The first article in this JavaSpaces thread presented an overview of the JavaSpaces programming model and its simple API. You'll recall that the model is based on spaces -- shared, network-accessible object storage and exchange areas -- through which processes communicate and synchronize their activities. Indeed, coordination is a crucial component of distributed programs, just as it is in any distributed activity.
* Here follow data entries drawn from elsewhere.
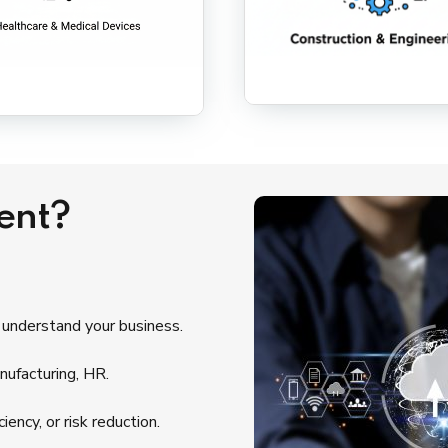
ent?
 understand your business.
nufacturing, HR.
ency, or risk reduction.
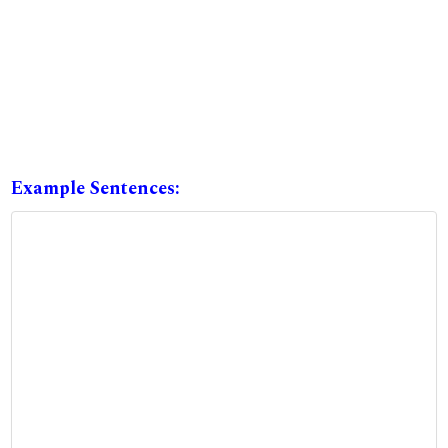
Example Sentences:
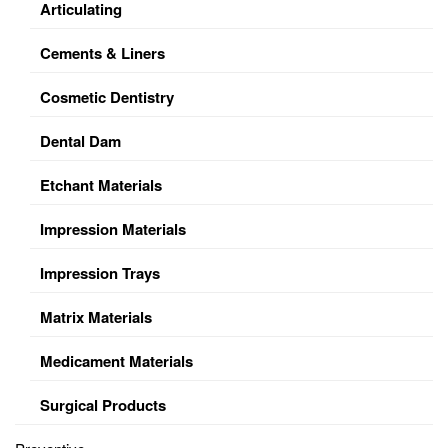
Articulating
Cements & Liners
Cosmetic Dentistry
Dental Dam
Etchant Materials
Impression Materials
Impression Trays
Matrix Materials
Medicament Materials
Surgical Products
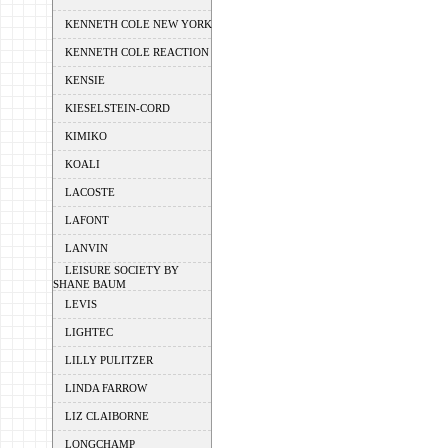
KENNETH COLE NEW YORK
KENNETH COLE REACTION
KENSIE
KIESELSTEIN-CORD
KIMIKO
KOALI
LACOSTE
LAFONT
LANVIN
LEISURE SOCIETY BY
SHANE BAUM
LEVIS
LIGHTEC
LILLY PULITZER
LINDA FARROW
LIZ CLAIBORNE
LONGCHAMP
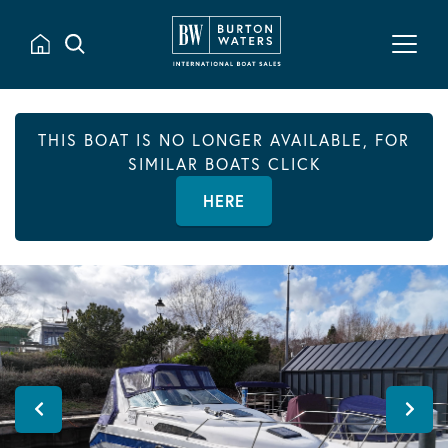
THIS BOAT IS NO LONGER AVAILABLE, FOR
SIMILAR BOATS CLICK
HERE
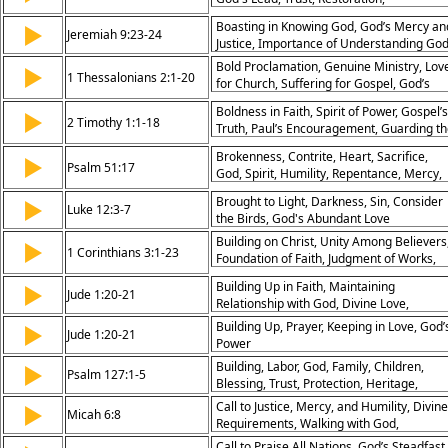
Redemption, Promise
Boasting in Knowing God, God’s Mercy an
▶
Jeremiah 9:23-24
Justice, Importance of Understanding God
Divine Attributes
Bold Proclamation, Genuine Ministry, Lov
▶
1 Thessalonians 2:1-20
for Church, Suffering for Gospel, God’s
Word at Work, Faithfulness in Trials,
Boldness in Faith, Spirit of Power, Gospel’s
▶
Spiritual Leadership, Encouragement,
2 Timothy 1:1-18
Truth, Paul’s Encouragement, Guarding t
Hope in Persecution, Paul’s Joy
Good Deposit, Faithfulness in Trials,
Brokenness, Contrite, Heart, Sacrifice,
▶
Christ’s Grace, Purpose in Ministry, Trust 
Psalm 51:17
God, Spirit, Humility, Repentance, Mercy,
God, Perseverance in Gospel
Restoration
Brought to Light, Darkness, Sin, Consider
▶
Luke 12:3-7
the Birds, God's Abundant Love
Building on Christ, Unity Among Believers
▶
1 Corinthians 3:1-23
Foundation of Faith, Judgment of Works,
Carnality in Church, Temple of God, Christ
Building Up in Faith, Maintaining
▶
Centered Leadership, Servant Leadership
Jude 1:20-21
Relationship with God, Divine Love,
Reward for Faithfulness, God’s Ownership
Awaiting Christ’s Return
Building Up, Prayer, Keeping in Love, God’
▶
Jude 1:20-21
Power
Building, Labor, God, Family, Children,
▶
Psalm 127:1-5
Blessing, Trust, Protection, Heritage,
Security
Call to Justice, Mercy, and Humility, Divine
▶
Micah 6:8
Requirements, Walking with God,
Righteous Living
Call to Praise All Nations, God’s Steadfast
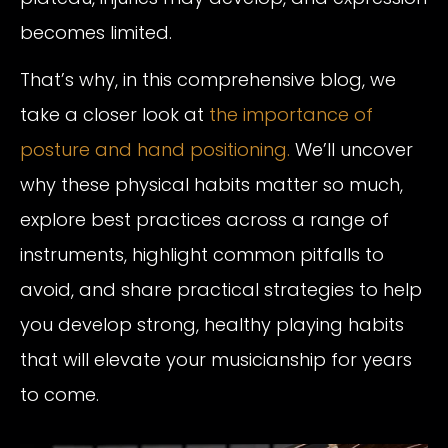
becomes limited.
That’s why, in this comprehensive blog, we
take a closer look at
the importance of
posture and hand positioning.
We’ll uncover
why these physical habits matter so much,
explore best practices across a range of
instruments, highlight common pitfalls to
avoid, and share practical strategies to help
you develop strong, healthy playing habits
that will elevate your musicianship for years
to come.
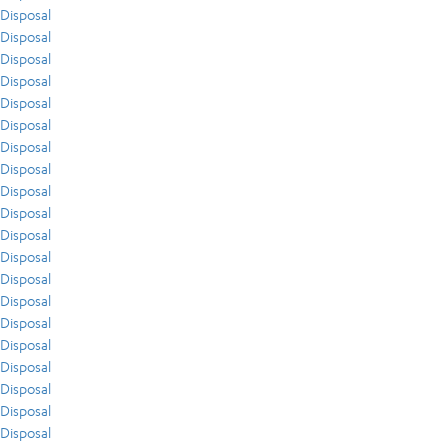
Disposal
Disposal
Disposal
Disposal
Disposal
Disposal
Disposal
Disposal
Disposal
Disposal
Disposal
Disposal
Disposal
Disposal
Disposal
Disposal
Disposal
Disposal
Disposal
Disposal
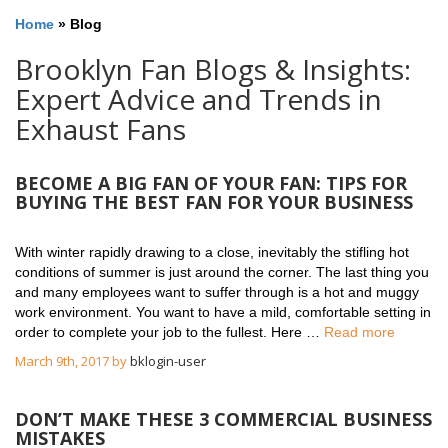
Home
»
Blog
Brooklyn Fan Blogs & Insights:
Expert Advice and Trends in
Exhaust Fans
BECOME A BIG FAN OF YOUR FAN: TIPS FOR
BUYING THE BEST FAN FOR YOUR BUSINESS
With winter rapidly drawing to a close, inevitably the stifling hot
conditions of summer is just around the corner. The last thing you
and many employees want to suffer through is a hot and muggy
work environment. You want to have a mild, comfortable setting in
order to complete your job to the fullest. Here …
Read more
March 9th, 2017 by
bklogin-user
DON’T MAKE THESE 3 COMMERCIAL BUSINESS
MISTAKES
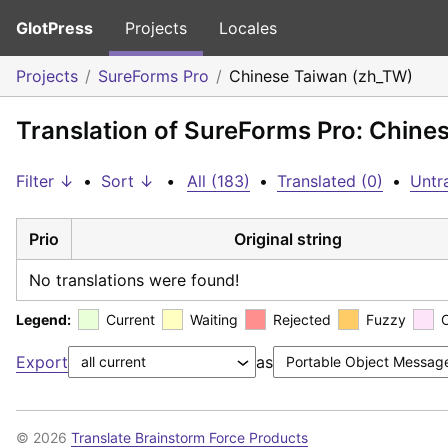
GlotPress
Projects
Locales
Projects
SureForms Pro
Chinese Taiwan (zh_TW)
Translation of SureForms Pro: Chine
Filter ↓
•
Sort ↓
•
All (183)
•
Translated (0)
•
Untr
Prio
Original string
No translations were found!
Legend:
Current
Waiting
Rejected
Fuzzy
Export
as
© 2026
Translate Brainstorm Force Products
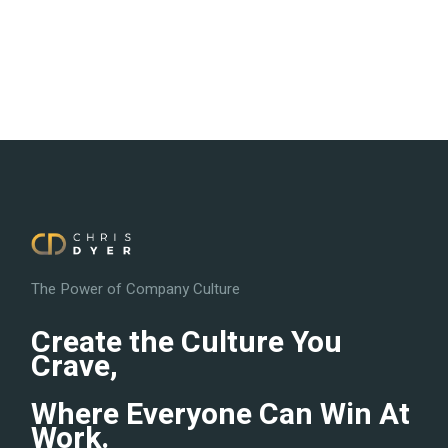
The Power of Company Culture
Create the Culture You
Crave,
Where Everyone Can Win At
Work.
Consider cars speeding through an intersection, workers assembling a car, or athletes playing a basketball game: each of those real-world distributed systems requires coordination to function smoothly. So with distributed applications, the processes need to synchronize with one another to succeed at a common task. For example, distributed applications often need to mediate access to a limited set of shared resources, guarantee fair access to those resources, or prevent processes from terminating as they wait for resources that may never become available.

This month I'll show you how to use JavaSpaces to coordinate processes in a networked environment. At the same time, I'll start tying JavaSpaces and Jini closer together. If you've experimented with JavaSpaces, you already know that it is implemented on top of Jini. In fact, a new article, "The Nuts and Bolts of Compiling and Running JavaSpaces Programs" (see Resources), can help you get your JavaSpaces programs up and running, which can be a frustrating task, given all the Jini machinery needed underneath. What may not be as clear is that JavaSpaces is a powerful tool for communication and coordination between a Jini federation's entities. In particular, space-based communication and coordination works well in the Jini networked environment, where entities may rapidly appear and disappear at will (or against their will, in the case of machine, software, or network failures).

In this article, I'll investigate how you can achieve some simple forms of distributed synchronization by using a space. To illustrate, I'll build a distributed multiplayer game, provided as a Jini service, that permits access by a limited number of players at a time. You'll see how to mediate players' access to the game through a space. Before diving into the game service, let's start by taking a quick look at an important concept that you'll use to build synchronization into your distributed programs: how the JavaSpaces API provides basic synchronization on entries for free.